For the frist time I have now started to use the the barbell bench press instead of the smith machine only due to confidence and no training partner, however I am pushing out an extra 10kg than i was on the smith machine and was just wondering if this normal as I thought that you would be able to push out more on the smaith machine as you are not using and supporting muscles


----------



## gym junkie (Aug 19, 2011)

i find i can do the same mate , dont like the smith machine , to be fair i dont really like any machines im a free weights kinda guy


----------



## MRSTRONG (Apr 18, 2009)

free weights use more stabilizing muscles and recruits more secondary muscles meaning you should be able to lift more .


----------



## grantinerfe1436114737 (Oct 29, 2010)

you also have to bear in mind that the smith machine have some added weight. the clamps and the stuff that attaches it to the guiding bars. I don't know how much that weight would be but I can say at least 5kgs in the ones I've seen


----------



## MRSTRONG (Apr 18, 2009)

grantinerfe said:


> you also have to bear in mind that the smith machine have some added weight. the clamps and the stuff that attaches it to the guiding bars. I don't know how much that weight would be but I can say at least 5kgs in the ones I've seen


but the weight ends are plastic


----------



## Dai Jones (Dec 1, 2009)

ewen said:


> free weights use more stabilizing muscles and recruits more secondary muscles meaning you should be able to lift more .


i have got it the wrong way round then, ta


----------



## MRSTRONG (Apr 18, 2009)

Dai Jones said:


> i have got it the wrong way round then, ta


i know what you mean about saftey but rolling 100kg down your chest over your hips isnt that bad really lol


----------



## Dai Jones (Dec 1, 2009)

gym junkie said:


> i find i can do the same mate , dont like the smith machine , to be fair i dont really like any machines im a free weights kinda guy





grantinerfe said:


> you also have to bear in mind that the smith machine have some added weight. the clamps and the stuff that attaches it to the guiding bars. I don't know how much that weight would be but I can say at least 5kgs in the ones I've seen


So i could of been pushing out the same weight then


----------



## eezy1 (Dec 14, 2010)

i use both. do my decline on the smith and incline with the BB. when am not using DB`s =]


----------



## grantinerfe1436114737 (Oct 29, 2010)

ewen said:


> but the weight ends are plastic


true, but I still find it heavier than the olympic bb.


----------



## MRSTRONG (Apr 18, 2009)

grantinerfe said:


> true, but I still find it heavier than the olympic bb.

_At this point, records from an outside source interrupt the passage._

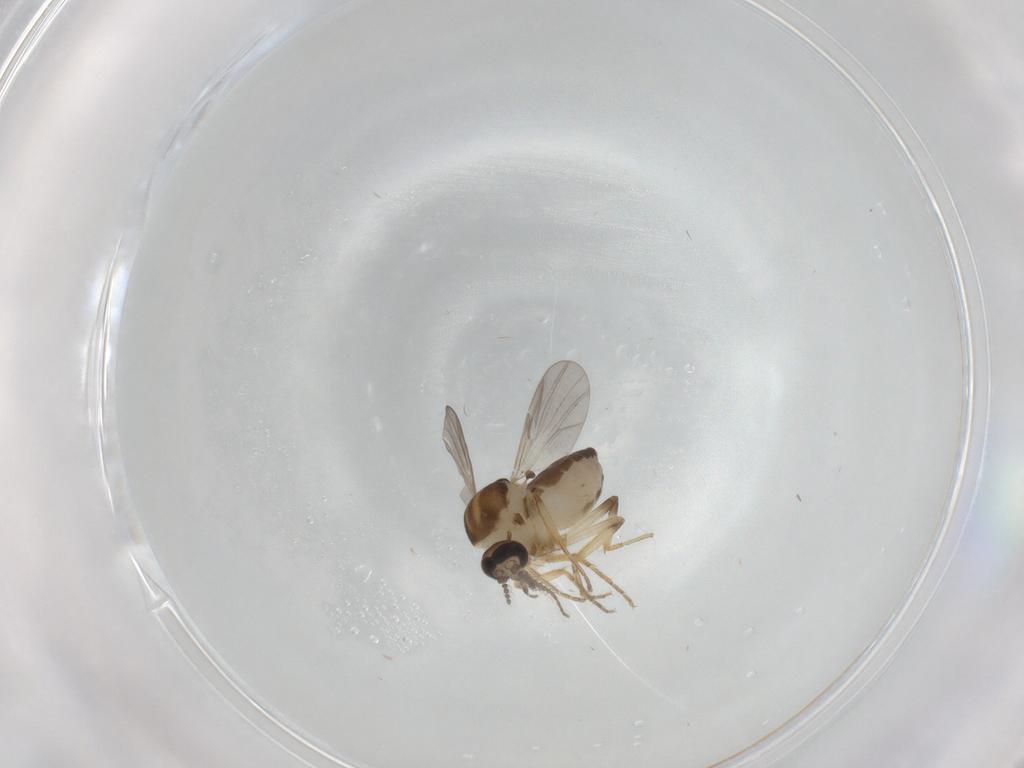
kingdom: Animalia
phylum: Arthropoda
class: Insecta
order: Diptera
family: Ceratopogonidae
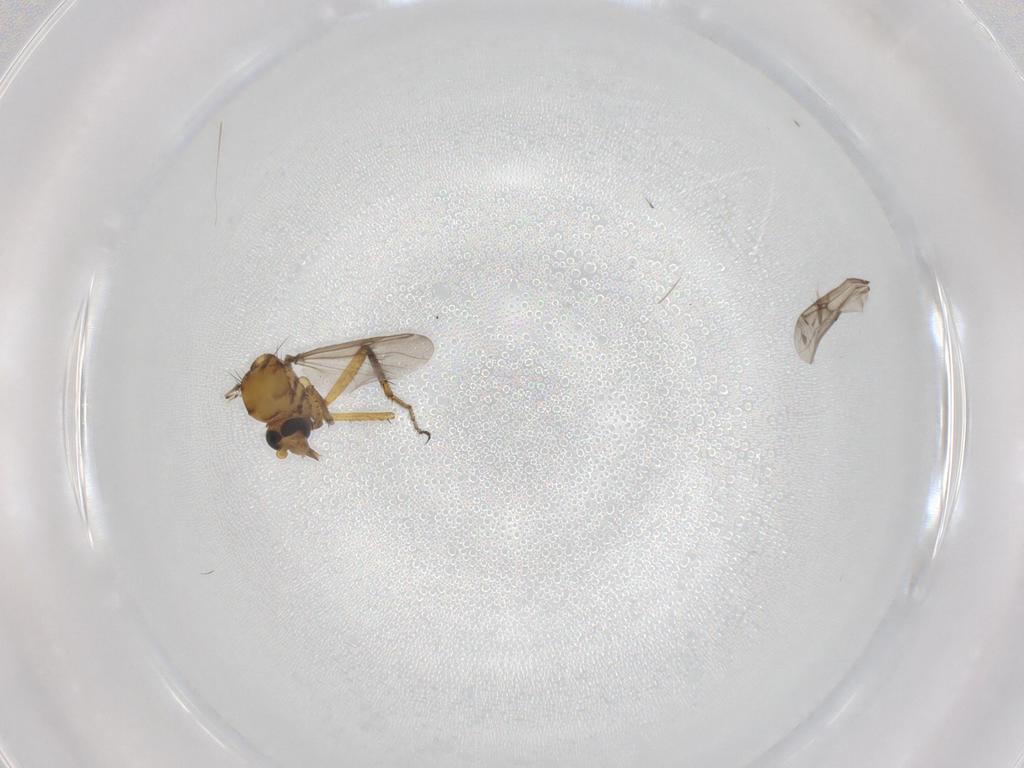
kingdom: Animalia
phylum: Arthropoda
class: Insecta
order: Diptera
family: Ceratopogonidae
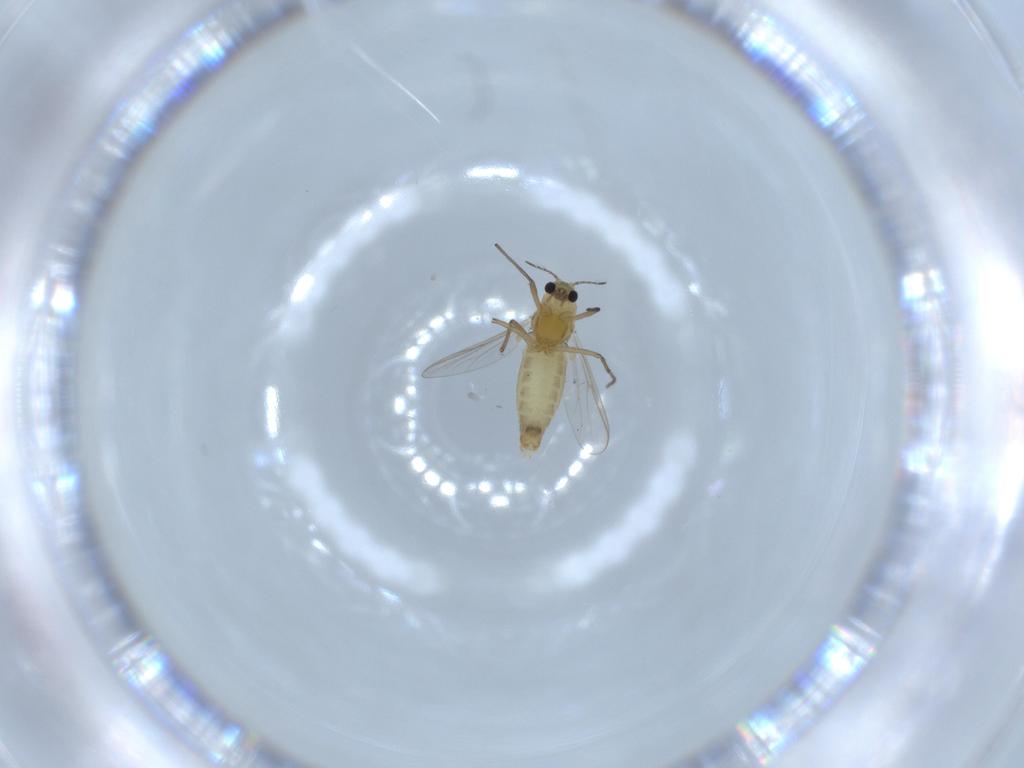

i know what you mean but i think its the fixed plain .


----------



## DeanoXman (Dec 4, 2009)

eezy1 said:


> i use both. do my decline on the smith and incline with the BB. when am not using DB`s =]


Absolutely. Smith declines are awesome. You can get the groove in exactly the right place and then concentrate on hitting that spot on the chest without stabilising. I do flat dumbell presses, but also love Smith for incline as well on occasion. The control and stretch right to the top of the chest can be great.


----------